Linear independence of solutions (sorry, there was a typo in my original post - it has been fixed now)
$$y''+\left(\frac{\sin x}{1+\cos x}\right)y'+\left(\frac{1}{1+\cos x}\right)y=0$$
I can see that both $A\sin x$ and $B\cos x+B$ are solutions. The Wronskian is:
$$W(x)=\text{det}\begin{pmatrix} 1+\cos x\quad \sin x\\ -\sin x\quad \cos x\end{pmatrix}=1+\cos x$$
This is $0$ at $\pi$; I am asked to comment on the solution set.
Thoughts: Despite $W$ being $0$ somewhere it is certainly not identically $0$. I put this down to $\pi$ being a singularity point of the equation, so it technically doesn't lie in the domain of $W$. Is this a good reason?

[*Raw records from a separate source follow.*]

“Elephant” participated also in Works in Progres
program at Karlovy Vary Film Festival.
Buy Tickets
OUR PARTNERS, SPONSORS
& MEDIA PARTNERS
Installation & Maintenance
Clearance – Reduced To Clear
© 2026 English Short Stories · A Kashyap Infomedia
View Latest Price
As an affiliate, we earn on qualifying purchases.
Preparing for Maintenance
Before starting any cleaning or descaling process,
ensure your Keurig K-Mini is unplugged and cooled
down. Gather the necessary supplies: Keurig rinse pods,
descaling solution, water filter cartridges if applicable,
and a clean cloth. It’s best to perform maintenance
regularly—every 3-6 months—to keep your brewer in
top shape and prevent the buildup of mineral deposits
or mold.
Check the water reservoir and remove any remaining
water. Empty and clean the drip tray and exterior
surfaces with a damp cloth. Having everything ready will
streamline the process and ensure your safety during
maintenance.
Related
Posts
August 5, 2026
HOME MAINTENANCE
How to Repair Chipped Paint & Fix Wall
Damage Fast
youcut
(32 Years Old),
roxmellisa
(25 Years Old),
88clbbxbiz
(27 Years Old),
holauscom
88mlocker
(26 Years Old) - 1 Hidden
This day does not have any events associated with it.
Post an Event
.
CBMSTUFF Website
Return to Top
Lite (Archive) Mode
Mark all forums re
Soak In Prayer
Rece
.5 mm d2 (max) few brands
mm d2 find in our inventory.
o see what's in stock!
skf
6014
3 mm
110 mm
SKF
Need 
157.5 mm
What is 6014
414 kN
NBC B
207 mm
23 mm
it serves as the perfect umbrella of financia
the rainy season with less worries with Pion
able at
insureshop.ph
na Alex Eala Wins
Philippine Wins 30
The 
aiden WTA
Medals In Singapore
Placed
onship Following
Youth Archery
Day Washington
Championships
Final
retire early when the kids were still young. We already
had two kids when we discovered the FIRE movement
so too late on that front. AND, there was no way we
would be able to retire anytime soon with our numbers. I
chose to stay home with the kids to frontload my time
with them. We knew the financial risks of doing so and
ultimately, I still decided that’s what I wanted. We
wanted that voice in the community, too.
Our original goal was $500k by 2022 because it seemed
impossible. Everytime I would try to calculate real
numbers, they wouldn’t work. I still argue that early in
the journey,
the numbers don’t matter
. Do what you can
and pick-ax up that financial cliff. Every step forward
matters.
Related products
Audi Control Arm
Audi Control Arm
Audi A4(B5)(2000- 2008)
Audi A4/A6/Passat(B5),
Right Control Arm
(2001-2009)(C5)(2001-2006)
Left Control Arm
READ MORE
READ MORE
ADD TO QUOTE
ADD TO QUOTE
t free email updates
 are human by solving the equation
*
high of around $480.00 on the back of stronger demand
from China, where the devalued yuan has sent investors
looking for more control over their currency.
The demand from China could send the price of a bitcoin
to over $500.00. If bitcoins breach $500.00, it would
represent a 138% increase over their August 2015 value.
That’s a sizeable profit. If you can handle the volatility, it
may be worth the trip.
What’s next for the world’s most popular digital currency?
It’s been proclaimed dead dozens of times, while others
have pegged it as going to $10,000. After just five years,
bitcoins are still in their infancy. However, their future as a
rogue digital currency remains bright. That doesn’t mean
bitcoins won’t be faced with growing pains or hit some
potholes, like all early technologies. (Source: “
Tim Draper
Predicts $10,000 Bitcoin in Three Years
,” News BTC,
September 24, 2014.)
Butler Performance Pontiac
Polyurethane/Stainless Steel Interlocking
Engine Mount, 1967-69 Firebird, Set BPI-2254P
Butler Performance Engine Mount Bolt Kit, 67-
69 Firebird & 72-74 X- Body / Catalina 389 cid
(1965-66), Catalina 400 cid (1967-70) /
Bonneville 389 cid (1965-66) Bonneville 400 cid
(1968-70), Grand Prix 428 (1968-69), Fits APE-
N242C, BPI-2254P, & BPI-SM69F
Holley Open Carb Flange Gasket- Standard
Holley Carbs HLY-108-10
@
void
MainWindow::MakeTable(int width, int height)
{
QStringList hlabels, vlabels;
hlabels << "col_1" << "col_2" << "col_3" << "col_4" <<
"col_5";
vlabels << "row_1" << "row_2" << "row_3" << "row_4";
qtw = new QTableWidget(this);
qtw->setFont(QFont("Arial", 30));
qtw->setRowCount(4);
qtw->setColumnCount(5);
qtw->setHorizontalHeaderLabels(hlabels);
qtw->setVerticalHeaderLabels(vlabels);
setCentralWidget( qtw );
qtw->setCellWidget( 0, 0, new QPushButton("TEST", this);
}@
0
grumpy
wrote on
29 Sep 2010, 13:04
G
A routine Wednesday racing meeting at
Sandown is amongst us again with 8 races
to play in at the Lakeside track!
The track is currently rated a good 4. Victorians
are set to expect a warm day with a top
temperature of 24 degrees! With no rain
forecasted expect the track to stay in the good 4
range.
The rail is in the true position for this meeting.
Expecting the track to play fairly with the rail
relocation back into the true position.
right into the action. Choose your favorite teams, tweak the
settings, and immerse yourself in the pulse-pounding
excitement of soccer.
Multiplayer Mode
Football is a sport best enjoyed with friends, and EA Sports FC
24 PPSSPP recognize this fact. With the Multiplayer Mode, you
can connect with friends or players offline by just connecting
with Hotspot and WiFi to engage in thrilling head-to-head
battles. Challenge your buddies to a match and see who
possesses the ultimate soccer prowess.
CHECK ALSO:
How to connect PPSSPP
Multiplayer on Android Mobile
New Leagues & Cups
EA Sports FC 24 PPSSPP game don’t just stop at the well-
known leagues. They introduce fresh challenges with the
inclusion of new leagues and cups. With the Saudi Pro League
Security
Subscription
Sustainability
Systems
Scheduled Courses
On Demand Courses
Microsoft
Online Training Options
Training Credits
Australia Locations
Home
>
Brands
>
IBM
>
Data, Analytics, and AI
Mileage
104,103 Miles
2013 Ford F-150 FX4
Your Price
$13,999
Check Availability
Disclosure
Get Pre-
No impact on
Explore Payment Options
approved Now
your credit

We know $\sin $ and $\cos $ are linearly independent so $A\sin x+B\cos x+B$ must in fact be the most general solution. Is this true/correct? Wolfram seems to disagree.
 A: The equation
$$
   (1+\cos x)y''+\sin x\; y' + y = 0.
$$
has one solution $y=1+\cos x$ because $y'=-\sin x$, $y''=-\cos x$ gives
$$
         -(\cos x +\cos^{2}x) -\sin^{2}x + (1+\cos x) = 0.
$$
The second solution can be found by variation of parameters. Let $y_{1}=1+\cos x$ and $y_{2}=a(x)y_{1}$ for a function $a(x)$ to be found:
$$
            (1+\cos x)(ay_{1}''+2a'y_{1}'+a''y_{1})+\sin x(ay_{1}'+a'y_{1})+ay_{1}=0.
$$
Using $(1+\cos x)(ay_{1}'')+\sin x(ay_{1})+ay_{1}=0$ gives
$$
    (1+\cos x)(2a'y_{1}'+a''y_{1})+\sin x(a'y_{1})=0, \\
   a''y_{1}(1+\cos x)+a'\{2y_{1}'(1+\cos x)+y_{1}\sin x \}=0,\\
       \frac{a''}{a'}+\left(\frac{2y_{1}'}{y_{1}}+\frac{\sin x}{1+\cos x}\right)=0,\\
             \ln |a'| + \ln y_{1}^{2}-\ln|1+\cos x|= C,\\
              a' = D\frac{1+\cos x}{y_{1}^{2}}=D\frac{1}{1+\cos x}.
$$
So a second solution is $y_{2}=ay_{1}$, where $a=1+\cos x$:
$$
                   y_{2}=\int_{0}^{x}\frac{1}{1+\cos u}\,du\cdot (1+\cos x).
$$
The general solution is $Ay_{1}+By_{2}$, where $A$, $B$ are constants.
The Wronskian is
$$
     W(y_{1},y_{2})=W(y_{1},ay_{1})=y_1(a'y_1+ay_1')-y_1'(ay_1)=a'y_1^{2}=1+\cos x.
$$
As you stated, the Wronskian is not technically defined at $x=\pi$ because $y_{2}$ is not defined there. This is a limiting value of the Wronskian, and $0$ is okay as a limiting value.